Dichtercafé

In Wolfszeiten

Sonntag, 09.02.2025 · 16.30

Tafelhalle, Nürnberg

Text: Ossip Mandelstam (1891–1938)
Musik: Dmitri Schostakowitsch (1906–1975) 15. Symphonie in der Bearbeitung für Klaviertrio und Schlagzeug von Viktor Derevianko

Geboren 1891 in Warschau, wuchs Ossip Mandelstam in St. Petersburg auf. Sein jüdisches Erbe prägte ihn ebenso wie die christliche Kultur. Noch vor der Oktoberrevolution veröffentlichte er einen ersten Lyrik-Band. Die bolschewistische Revolution ließ den 26-Jährigen „das Joch der Macht und die Last, die uns zu Boden schlägt,“ frühzeitig erahnen. Immer kühner werden seine Gedichte, konträr zu den ideologischen Vorschriften der Sowjetliteratur. 1933 schreibt er ein Gedicht gegen Stalin, den „Verderber der Seelen und Bauernabschlächter“. Es folgten Verbannung und Arbeitslager, wo er 1938 halb verhungert und herzkrank stirbt. Seine Frau Nadeschda und Freunde des Dichters bewahrten viele der Gedichte, teils durch Auswendiglernen der noch nicht veröffentlichen Texte

Der Komponist Dmitri Schostakowitsch überlebte zwar den Stalinistischen Terror, doch er musste ständig befürchten, ein Opfer von Stalins „Säuberungen“ zu werden – aus Angst vor der üblichen nächtlichen Verhaftung hielt er immer einen gepackten Koffer bereit. Aber vielleicht schützte Schostakowitsch sein Weltruhm, schließlich wusste man auch in Moskau, was man an ihm hatte. Und der Komponist seinerseits versuchte, ohne seine Kunst zu verraten, doch das nötige Minimum an Anpassung in seine Kompositionen zu legen.

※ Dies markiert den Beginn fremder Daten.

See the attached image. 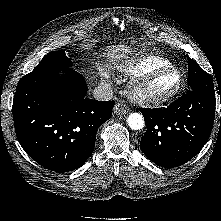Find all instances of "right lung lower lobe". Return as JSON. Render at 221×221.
I'll list each match as a JSON object with an SVG mask.
<instances>
[{
  "instance_id": "1",
  "label": "right lung lower lobe",
  "mask_w": 221,
  "mask_h": 221,
  "mask_svg": "<svg viewBox=\"0 0 221 221\" xmlns=\"http://www.w3.org/2000/svg\"><path fill=\"white\" fill-rule=\"evenodd\" d=\"M86 93L83 77L70 67L31 72L18 82L15 132L25 152L46 169L81 167L94 149L98 128L112 116L114 101L88 99Z\"/></svg>"
}]
</instances>
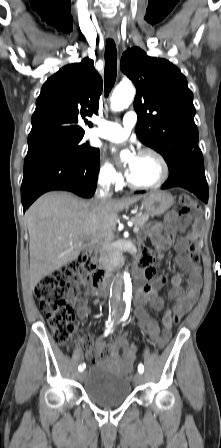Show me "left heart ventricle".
<instances>
[{"mask_svg": "<svg viewBox=\"0 0 221 448\" xmlns=\"http://www.w3.org/2000/svg\"><path fill=\"white\" fill-rule=\"evenodd\" d=\"M134 163V170L129 177L137 183L151 184L156 182L162 175V169L153 156H137L134 158Z\"/></svg>", "mask_w": 221, "mask_h": 448, "instance_id": "obj_1", "label": "left heart ventricle"}]
</instances>
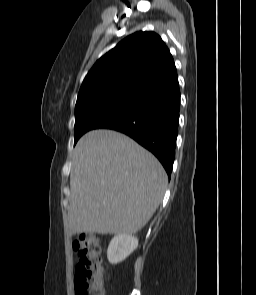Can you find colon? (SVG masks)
Listing matches in <instances>:
<instances>
[{
    "label": "colon",
    "mask_w": 256,
    "mask_h": 295,
    "mask_svg": "<svg viewBox=\"0 0 256 295\" xmlns=\"http://www.w3.org/2000/svg\"><path fill=\"white\" fill-rule=\"evenodd\" d=\"M79 257L74 276L75 295H104L101 245L99 240L81 233L73 241Z\"/></svg>",
    "instance_id": "1"
}]
</instances>
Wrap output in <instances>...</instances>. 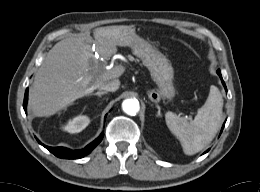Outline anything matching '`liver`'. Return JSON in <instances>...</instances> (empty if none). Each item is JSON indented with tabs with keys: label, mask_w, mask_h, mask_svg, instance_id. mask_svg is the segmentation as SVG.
Masks as SVG:
<instances>
[{
	"label": "liver",
	"mask_w": 260,
	"mask_h": 192,
	"mask_svg": "<svg viewBox=\"0 0 260 192\" xmlns=\"http://www.w3.org/2000/svg\"><path fill=\"white\" fill-rule=\"evenodd\" d=\"M116 27L98 28L95 40L90 36L68 37L47 53L35 74L29 94V105L37 117L50 116L113 80L108 76L104 62L94 56L92 43L101 57L116 52L111 30Z\"/></svg>",
	"instance_id": "1"
}]
</instances>
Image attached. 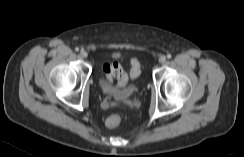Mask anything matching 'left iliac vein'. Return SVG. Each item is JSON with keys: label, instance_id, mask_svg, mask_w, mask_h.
<instances>
[{"label": "left iliac vein", "instance_id": "obj_1", "mask_svg": "<svg viewBox=\"0 0 244 157\" xmlns=\"http://www.w3.org/2000/svg\"><path fill=\"white\" fill-rule=\"evenodd\" d=\"M159 62L162 63V64L165 63L166 62V57L164 55L160 56L159 57Z\"/></svg>", "mask_w": 244, "mask_h": 157}]
</instances>
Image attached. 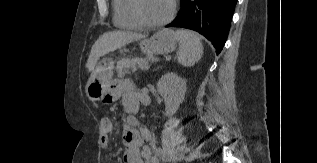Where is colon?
<instances>
[{
  "label": "colon",
  "instance_id": "obj_1",
  "mask_svg": "<svg viewBox=\"0 0 317 163\" xmlns=\"http://www.w3.org/2000/svg\"><path fill=\"white\" fill-rule=\"evenodd\" d=\"M113 101V98L111 97V96H107L106 98H105V102L106 103H111Z\"/></svg>",
  "mask_w": 317,
  "mask_h": 163
}]
</instances>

Am Ende seines gewaltigen Schaffens kündigte Schostakowitsch eine „fröhliche Symphonie“ an. Und in der Tat ist die 15. Symphonie heiter, aber gewissermaßen von einer finsteren Heiterkeit, doppelbödig, ausgelassen und resigniert zugleich. Es ist, als wollte der Komponist seine eigene Kunst sarkastisch-ironisch betrachten, indem er souverän Zitate (Rossini, Wagner) verwendet, und mit unterschiedlichen Kompositionsprinzipien wie Tonalität und Zwölftönigkeit spielt.

Die Bearbeitung der Symphonie für Klaviertrio und Schlagzeugduo des israelischen Pianisten Viktor Derevianko, vom Komponisten autorisiert, erhält die Kraft des Originalwerkes direkt und unvermittelt – eine Musik, die ihrer Grenzbereiche und Abgründe wegen existentieller nicht sein kann, wie einmal ein Interpret feststellte.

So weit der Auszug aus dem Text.